- [READING TEXT]:
======

I will also use RAPIDS SVC to evaluate MARC-ja, the classification dataset in the Japanese evaluation benchmark JGLUE. The implementation used for the evaluation is available on GitHub.
SVR is Support Vector Regression, and SVC is Support Vector Classification. The algorithm behind them is SVM, or Support Vector Machine, which is known for strong accuracy and was apparently very popular at one point. sklearn also has an implementation, so many people have probably used it.
The implementation is based on libsvm. The fit time complexity is more than quadratic with the number of samples which makes it hard to scale to datasets with more than a couple of 10000 samples.
In other words, with sklearn's libsvm-based implementation, scaling past around ten thousand samples is not very realistic.
What are RAPIDS SVR and SVC?
RAPIDS SVR and SVC are SVM implementations in cuML, which is part of RAPIDS, NVIDIA's project for GPU-accelerated data science. Roughly speaking, cuML implements general-purpose machine learning algorithms similar to those in sklearn, follows sklearn's estimator API such as fit() and transform(), and optimizes them to run on CUDA. According to its benchmarks, it is 10 to 50 times faster than sklearn. That means algorithms that are difficult to run at practical speed in sklearn can become practical with cuML. RAPIDS also includes other CUDA-based tools, such as cuDF for fast DataFrame operations, so it is worth looking at the rest of the project if you are interested.
What becomes useful when SVR can run quickly? One answer is that training on the embedding representation from a neural network output layer becomes practical. You can take an existing public model, use it only for feature extraction without fine-tuning, and train SVR on those features. It is also easy to combine features from multiple models and train on the concatenated features. You can use non-fine-tuned models this way, but fine-tuned models can also be used as feature extractors.
How should we extract features from a neural network? As an example, I will describe encoder models from Hugging Face Transformers. For most encoder models, you can either take the CLS token from last_hidden_state or apply mean pooling. The resulting vectors are then normalized before use.
After that, we only need to train with SVC. SVR works with almost the same code.
from cuml.svm import SVC
import numpy as np
DEFAULT_SVC_PARAMS = {
"C": 3.0, # Penalty parameter C of the error term.
"kernel": "rbf", # Possible options: ‘linear’, ‘poly’, ‘rbf’, ‘sigmoid’.
"degree": 3,
"gamma": "scale", # auto or scale
"coef0": 0.0,
"tol": 0.001, # 0.001 = 1e-3
}
def train_svc(
X: np.ndarray,
y: np.ndarray,
svc_params: dict[str, object] = DEFAULT_SVC_PARAMS,
probability: bool = True,
) -> SVC:
svc = SVC(**svc_params)
svc.probability = probability
svc.fit(X, y)
return svc
The core is almost just this.
Measuring the score on MARC-ja
Now let's evaluate MARC-ja, the classification dataset in the Japanese evaluation benchmark JGLUE. MARC-ja is a binary positive/negative sentiment classification dataset built from Japanese Amazon reviews. It has 187,528 train samples and 5,654 dev, or validation, samples. That is a reasonably large dataset. The test data does not seem to be publicly available at the moment.
JGLUE's GitHub page lists dev accuracy scores. For example, cl-tohoku/bert-base-japanese-v2 gets 0.958 after four epochs. The top score shown there is 0.964 from XLM-RoBERTa large.

======

- [DATASET RECORDS]:

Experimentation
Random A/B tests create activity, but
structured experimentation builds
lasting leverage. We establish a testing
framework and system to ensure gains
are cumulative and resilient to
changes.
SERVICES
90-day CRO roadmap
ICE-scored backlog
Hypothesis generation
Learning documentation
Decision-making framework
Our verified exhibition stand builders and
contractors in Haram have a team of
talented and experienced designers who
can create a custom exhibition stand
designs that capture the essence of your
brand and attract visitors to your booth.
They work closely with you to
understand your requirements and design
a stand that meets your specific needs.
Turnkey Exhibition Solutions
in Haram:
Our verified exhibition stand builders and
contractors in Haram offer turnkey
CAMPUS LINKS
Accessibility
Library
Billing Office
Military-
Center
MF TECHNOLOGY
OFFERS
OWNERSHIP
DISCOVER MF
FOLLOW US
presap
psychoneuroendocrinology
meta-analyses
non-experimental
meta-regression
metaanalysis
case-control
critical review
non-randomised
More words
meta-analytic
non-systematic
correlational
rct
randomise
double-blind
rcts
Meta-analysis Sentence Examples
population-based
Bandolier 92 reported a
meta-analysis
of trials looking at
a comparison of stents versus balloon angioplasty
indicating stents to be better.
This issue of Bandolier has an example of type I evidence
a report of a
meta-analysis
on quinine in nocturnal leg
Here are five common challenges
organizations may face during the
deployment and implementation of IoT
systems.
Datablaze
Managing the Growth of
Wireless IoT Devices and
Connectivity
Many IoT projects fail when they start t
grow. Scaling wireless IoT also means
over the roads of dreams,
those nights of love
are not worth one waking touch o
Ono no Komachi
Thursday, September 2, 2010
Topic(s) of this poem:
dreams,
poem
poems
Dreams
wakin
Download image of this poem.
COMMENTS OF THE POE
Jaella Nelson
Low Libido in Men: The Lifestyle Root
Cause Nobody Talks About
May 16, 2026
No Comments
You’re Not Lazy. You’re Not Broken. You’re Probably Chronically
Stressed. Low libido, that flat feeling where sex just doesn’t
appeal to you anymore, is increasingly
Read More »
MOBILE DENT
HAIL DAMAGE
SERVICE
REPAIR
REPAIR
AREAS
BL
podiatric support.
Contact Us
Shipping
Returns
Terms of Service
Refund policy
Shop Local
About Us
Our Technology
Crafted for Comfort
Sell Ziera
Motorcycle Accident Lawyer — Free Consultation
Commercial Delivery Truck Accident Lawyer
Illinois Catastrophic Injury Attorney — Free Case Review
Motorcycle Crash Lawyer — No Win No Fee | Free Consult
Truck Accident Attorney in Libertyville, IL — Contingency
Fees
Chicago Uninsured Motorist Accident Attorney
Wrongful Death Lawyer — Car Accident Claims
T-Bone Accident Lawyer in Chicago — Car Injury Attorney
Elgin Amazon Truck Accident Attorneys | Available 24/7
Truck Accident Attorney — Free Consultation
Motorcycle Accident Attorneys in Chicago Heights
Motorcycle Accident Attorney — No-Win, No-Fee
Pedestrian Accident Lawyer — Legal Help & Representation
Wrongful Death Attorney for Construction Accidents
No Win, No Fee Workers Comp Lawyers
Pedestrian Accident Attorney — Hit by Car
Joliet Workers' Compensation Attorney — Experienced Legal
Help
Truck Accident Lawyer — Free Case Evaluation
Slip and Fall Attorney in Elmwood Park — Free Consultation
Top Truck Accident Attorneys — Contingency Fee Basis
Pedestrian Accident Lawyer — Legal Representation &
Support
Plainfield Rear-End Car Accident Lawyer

======

- [STUDY QUESTIONS]:
1) Return, line for line and unchanged, the stretch of the records from their start through the line containing "ICE-scored backlog".
2) Carry the piece on GPU-accelerated SVMs with RAPIDS cuML further, starting after its last sentence.

- [ANSWER SET]:
1)
Experimentation
Random A/B tests create activity, but
structured experimentation builds
lasting leverage. We establish a testing
framework and system to ensure gains
are cumulative and resilient to
changes.
SERVICES
90-day CRO roadmap
ICE-scored backlog

2)
Training time is also interesting. When I ran training casually on Colab with a T4 GPU, one epoch of bert-base-japanese-v2 took about 100 minutes, with 0.9573 accuracy after the first epoch. On my local RTX 4090, one epoch took about 30 minutes.
In the repository above, I implemented feature extraction from a neural network on MARC-ja and training with RAPIDS SVC. Let's first train and evaluate SVC using cl-tohoku/bert-base-japanese-v2 without fine-tuning. The execution times below are from my local RTX 4090.
Feature extraction took 394 seconds, SVC training took about 18 seconds, and the accuracy was 0.92766. Once features are extracted, my implementation reuses them as a cache, so the second run costs almost only the SVC training time.
Next, let's look at the same model with mean pooling instead of CLS.
I had already run this before, so the features were loaded from cache and only SVC training was needed. Accuracy was 0.93244, so mean pooling worked better than CLS. What happens if we train on both sets of features?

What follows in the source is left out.